What the exercise asks: The expected result is the full set of records, copied precisely, with images dropped.

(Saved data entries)
- Opening Delimiter -

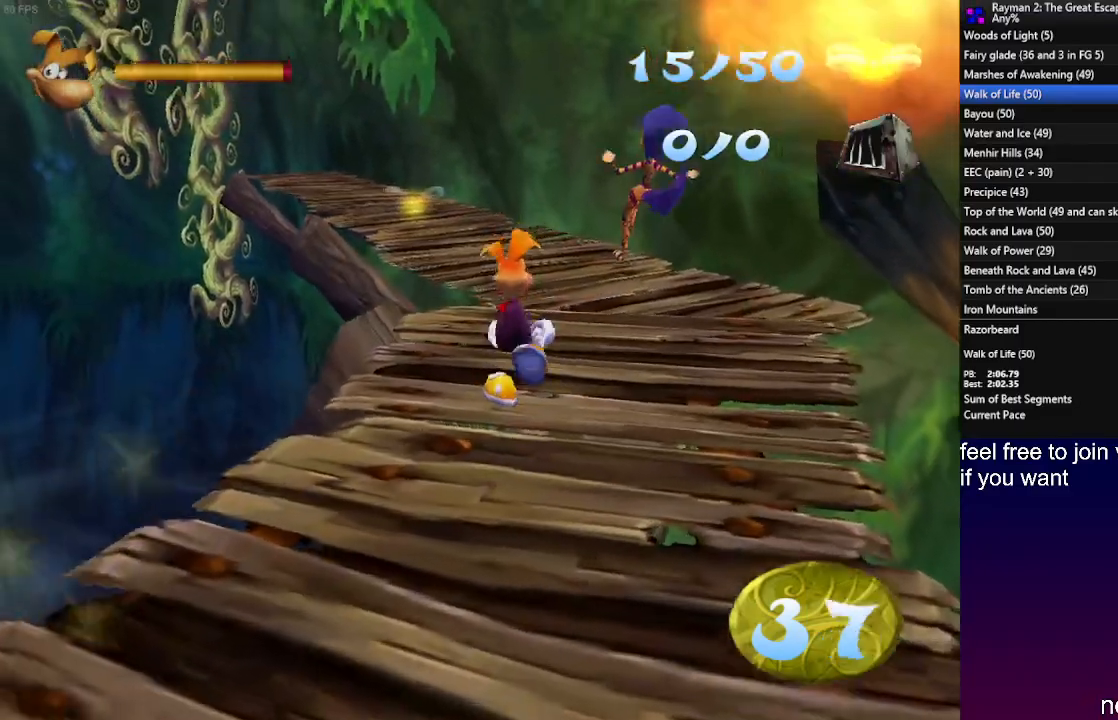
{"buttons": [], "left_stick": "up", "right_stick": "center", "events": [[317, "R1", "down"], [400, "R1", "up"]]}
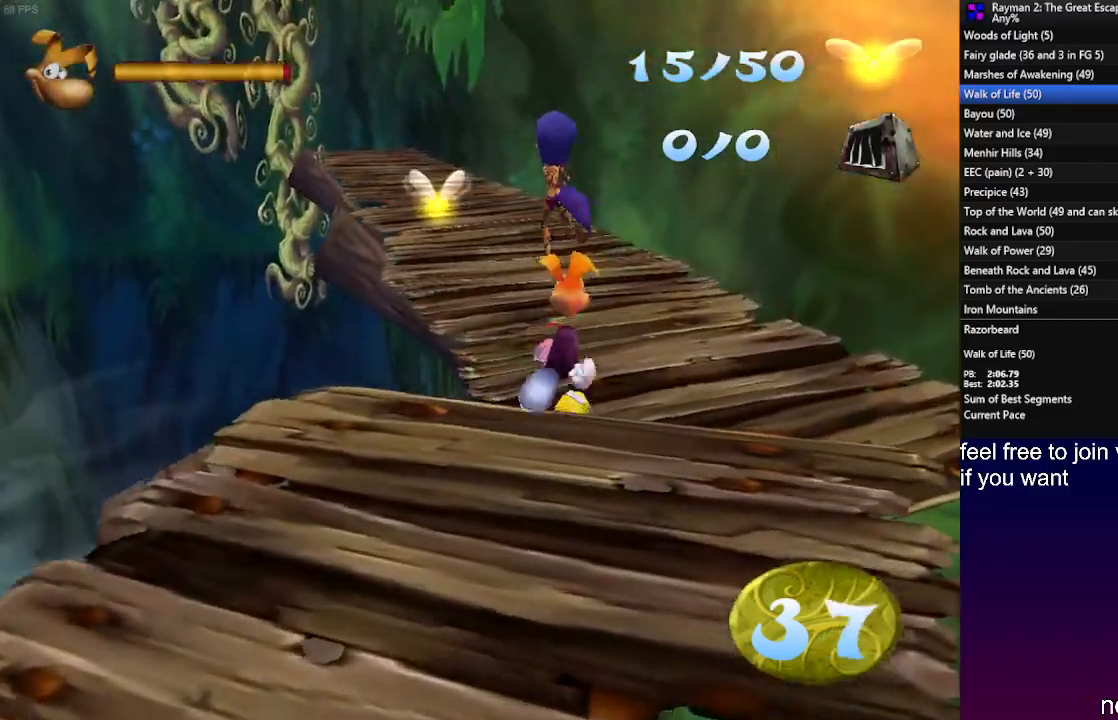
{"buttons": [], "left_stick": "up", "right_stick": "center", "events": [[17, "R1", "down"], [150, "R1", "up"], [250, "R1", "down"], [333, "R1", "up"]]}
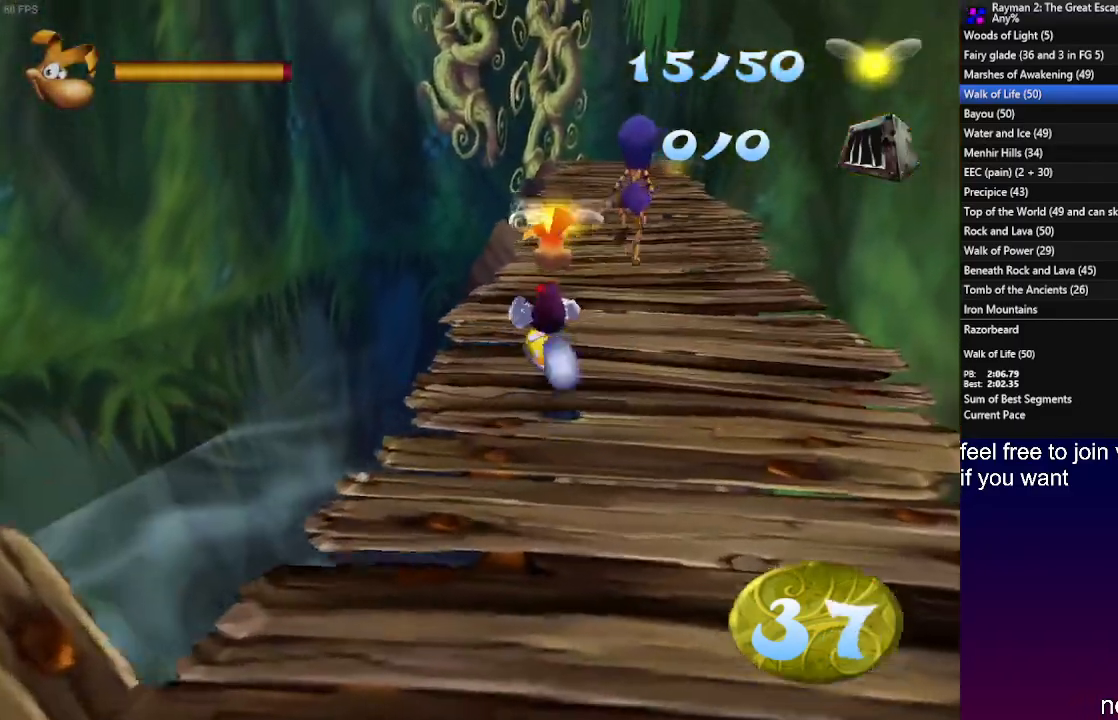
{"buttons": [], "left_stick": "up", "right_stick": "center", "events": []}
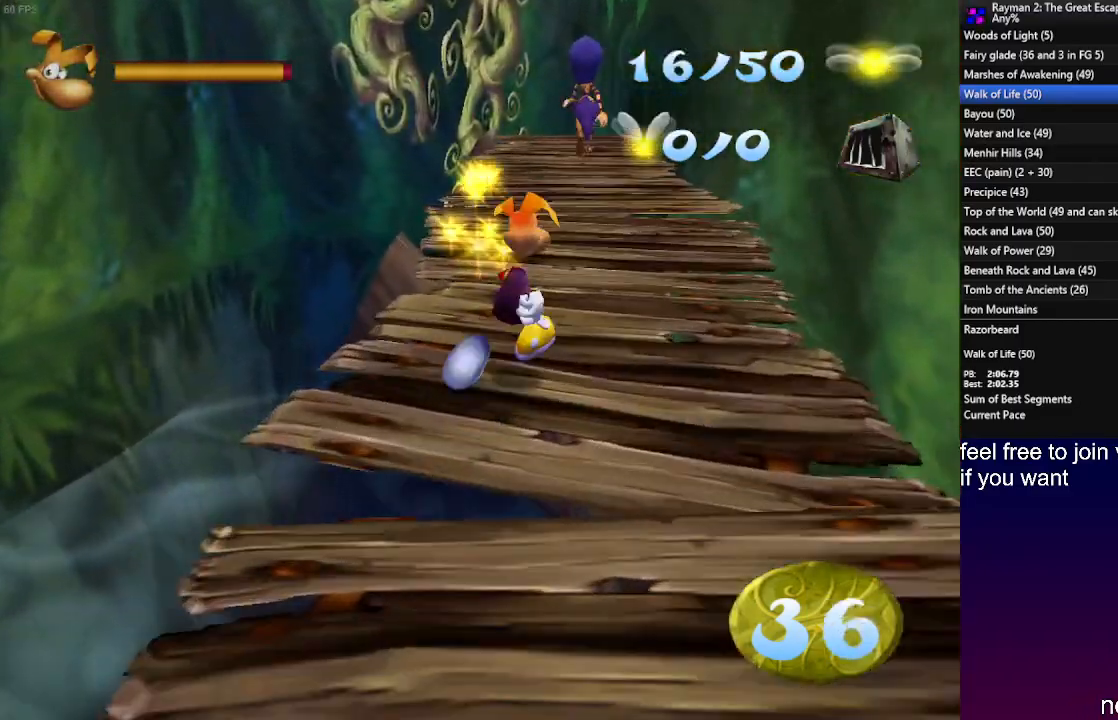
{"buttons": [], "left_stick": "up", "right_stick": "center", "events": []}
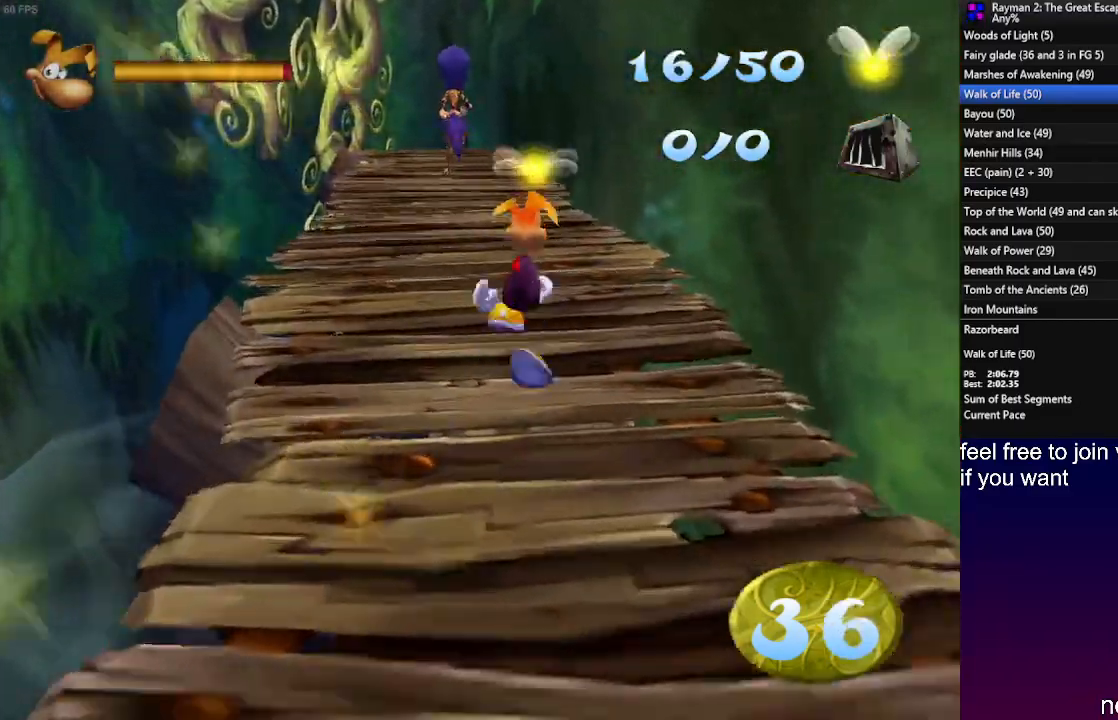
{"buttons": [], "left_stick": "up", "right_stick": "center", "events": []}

- Closing Delimiter -

Solution for this problem:
{"buttons": [], "left_stick": "up", "right_stick": "center", "events": [[317, "R1", "down"], [400, "R1", "up"]]}
{"buttons": [], "left_stick": "up", "right_stick": "center", "events": [[17, "R1", "down"], [150, "R1", "up"], [250, "R1", "down"], [333, "R1", "up"]]}
{"buttons": [], "left_stick": "up", "right_stick": "center", "events": []}
{"buttons": [], "left_stick": "up", "right_stick": "center", "events": []}
{"buttons": [], "left_stick": "up", "right_stick": "center", "events": []}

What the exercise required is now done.